■ **과제 항목**
아래 기록의 모든 줄을 마크다운 표로 바꾸어 주세요. 빈 줄은 빼고, 행 번호는 '번호' 열에, 각 줄은 '내용' 열에 넣어 주세요.

+===+

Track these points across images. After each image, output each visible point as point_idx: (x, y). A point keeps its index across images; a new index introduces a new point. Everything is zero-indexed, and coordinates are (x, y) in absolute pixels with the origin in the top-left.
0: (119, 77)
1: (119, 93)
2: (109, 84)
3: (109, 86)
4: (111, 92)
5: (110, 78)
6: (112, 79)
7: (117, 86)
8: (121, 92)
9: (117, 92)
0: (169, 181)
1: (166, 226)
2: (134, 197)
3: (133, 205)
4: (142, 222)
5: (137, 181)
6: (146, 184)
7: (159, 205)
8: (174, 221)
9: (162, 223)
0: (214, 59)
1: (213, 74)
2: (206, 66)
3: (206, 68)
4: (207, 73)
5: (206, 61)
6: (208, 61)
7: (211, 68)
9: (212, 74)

+===+

■ **과제 응답**
| 번호 | 내용 |
|---|---|
| 1 | Track these points across images. After each image, output each visible point as point_idx: (x, y). A point keeps its index across images; a new index introduces a new point. Everything is zero-indexed, and coordinates are (x, y) in absolute pixels with the origin in the top-left. |
| 2 | 0: (119, 77) |
| 3 | 1: (119, 93) |
| 4 | 2: (109, 84) |
| 5 | 3: (109, 86) |
| 6 | 4: (111, 92) |
| 7 | 5: (110, 78) |
| 8 | 6: (112, 79) |
| 9 | 7: (117, 86) |
| 10 | 8: (121, 92) |
| 11 | 9: (117, 92) |
| 12 | 0: (169, 181) |
| 13 | 1: (166, 226) |
| 14 | 2: (134, 197) |
| 15 | 3: (133, 205) |
| 16 | 4: (142, 222) |
| 17 | 5: (137, 181) |
| 18 | 6: (146, 184) |
| 19 | 7: (159, 205) |
| 20 | 8: (174, 221) |
| 21 | 9: (162, 223) |
| 22 | 0: (214, 59) |
| 23 | 1: (213, 74) |
| 24 | 2: (206, 66) |
| 25 | 3: (206, 68) |
| 26 | 4: (207, 73) |
| 27 | 5: (206, 61) |
| 28 | 6: (208, 61) |
| 29 | 7: (211, 68) |
| 30 | 9: (212, 74) |